Color image compression and encryption scheme based on compressive sensing and double random encryption strategy

• Published in: Signal processing Vol. 176; p. 107684
• Main Authors: Chai, Xiuli, Bi, Jianqiang, Gan, Zhihua, Liu, Xianxing, Zhang, Yushu, Chen, Yiran
• Format: Journal Article
• Language: English
• Published: Elsevier B.V 01.11.2020
• Subjects: Chaos; Compressive sensing; Image compression; Image encryption; Chaos; Image encryption; Compressive sensing; Image compression
• ISSN: 0165-1684
• DOI: 10.1016/j.sigpro.2020.107684

•Based on compressive sensing and double random encryption strategy, a novel color image compression and encryption scheme is proposed.•DRPP is presented to shuffle sparse coefficient matrices of three components of plain images.•ADMMCP is produced to measure the sparse coefficients for CS.•SDRDIC is utilized to attain the diffusion of inter-intra components of color images.•The proposed encryption algorithm is highly sensitive to the plain image.
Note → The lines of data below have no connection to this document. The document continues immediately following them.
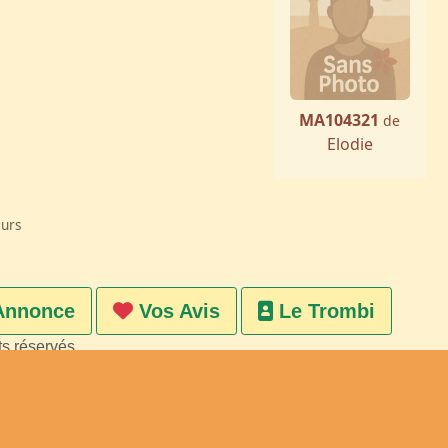
MA104321
de
Elodie
eurs
Annonce
Vos Avis
Le Trombi
ts réservés
on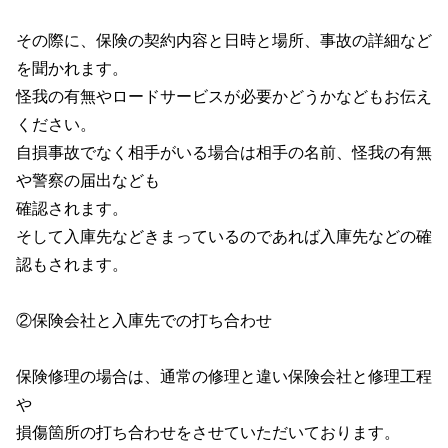
その際に、保険の契約内容と日時と場所、事故の詳細など
を聞かれます。
怪我の有無やロードサービスが必要かどうかなどもお伝え
ください。
自損事故でなく相手がいる場合は相手の名前、怪我の有無
や警察の届出なども
確認されます。
そして入庫先などきまっているのであれば入庫先などの確
認もされます。
②保険会社と入庫先での打ち合わせ
保険修理の場合は、通常の修理と違い保険会社と修理工程
や
損傷箇所の打ち合わせをさせていただいております。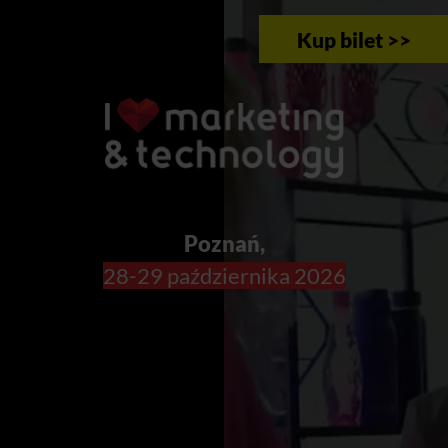
Kup bilet >>
Poznań,
28-29 października 2026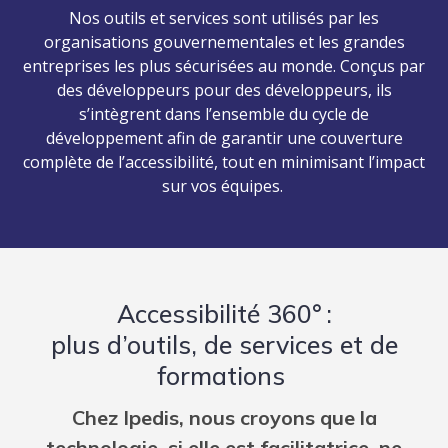
Nos outils et services sont utilisés par les
organisations gouvernementales et les grandes
entreprises les plus sécurisées au monde. Conçus par
des développeurs pour des développeurs, ils
s’intègrent dans l’ensemble du cycle de
développement afin de garantir une couverture
complète de l’accessibilité, tout en minimisant l’impact
sur vos équipes.
Accessibilité 360° :
plus d’outils, de services et de
formations
Chez Ipedis, nous croyons que la
technologie, si elle est facilitatrice, ne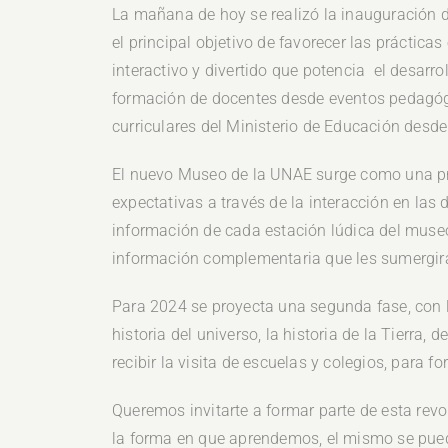
La mañana de hoy se realizó la inauguración
el principal objetivo de favorecer las práctica
interactivo y divertido que potencia el desarr
formación de docentes desde eventos pedagóg
curriculares del Ministerio de Educación desde 
El nuevo Museo de la UNAE surge como una pr
expectativas a través de la interacción en las
información de cada estación lúdica del museo
información complementaria que les sumergirá 
Para 2024 se proyecta una segunda fase, con l
historia del universo, la historia de la Tierra
recibir la visita de escuelas y colegios, para f
Queremos invitarte a formar parte de esta re
la forma en que aprendemos, el mismo se puede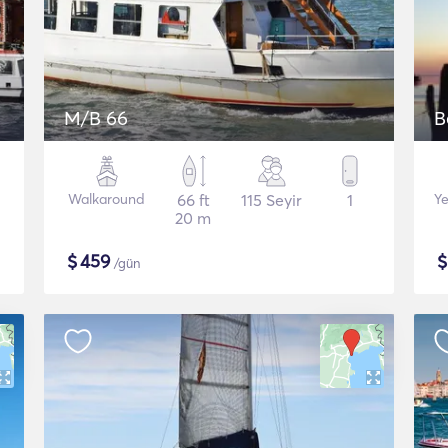
M/B 66
B
Walkaround
66 ft
115 Seyir
1
Ye
20 m
$
459
/gün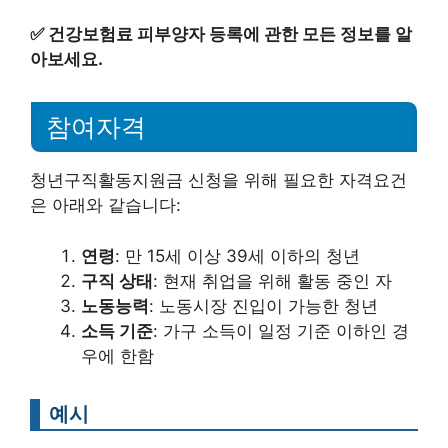
✅
건강보험료 피부양자 등록에 관한 모든 정보를 알
아보세요.
참여자격
청년구직활동지원금 신청을 위해 필요한 자격요건
은 아래와 같습니다:
연령
: 만 15세 이상 39세 이하의 청년
구직 상태
: 현재 취업을 위해 활동 중인 자
노동능력
: 노동시장 진입이 가능한 청년
소득 기준
: 가구 소득이 일정 기준 이하인 경
우에 한함
예시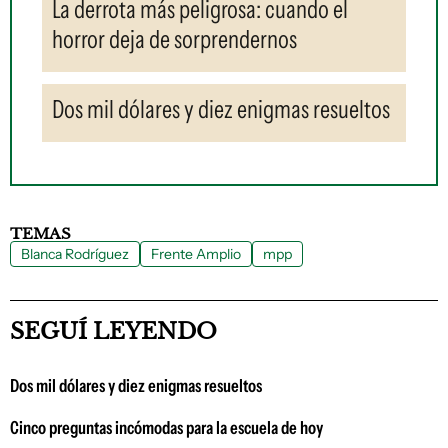
La derrota más peligrosa: cuando el
horror deja de sorprendernos
Dos mil dólares y diez enigmas resueltos
TEMAS
Blanca Rodríguez
Frente Amplio
mpp
SEGUÍ LEYENDO
Dos mil dólares y diez enigmas resueltos
Cinco preguntas incómodas para la escuela de hoy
Based on compressive sensing and double random encryption strategy, a novel color image compression and encryption scheme is proposed in this paper. The architecture of compression, confusion and diffusion is adopted. Firstly, the red, green and blue components of color plain image are converted to three sparse coefficient matrices by discrete wavelet transform (DWT), and then a double random position permutation (DRPP) is introduced to confuse the coefficient matrices. Subsequently, Logistic-Tent system is utilized to generate the asymptotic deterministic random measurement matrix based on chaotic system and plain image (ADMMCP), which is used to measure the coefficient matrices to obtain measurement value matrices. Moreover, simultaneous double random pixel diffusion between inter-intra components (SDRDIC) is presented to modify the elements of measurement value matrices to obtain the final cipher image. A 4-D hyperchaotic system is applied to produce chaotic sequences for confusion and diffusion, the initial conditions of the used chaotic systems are controlled by the SHA 512 hash value of plain image and external keys, such that the proposed image cryptosystem may withstand known-plaintext and chosen-plaintext attacks. Experimental results and security analyses verify the effectiveness of the proposed cipher.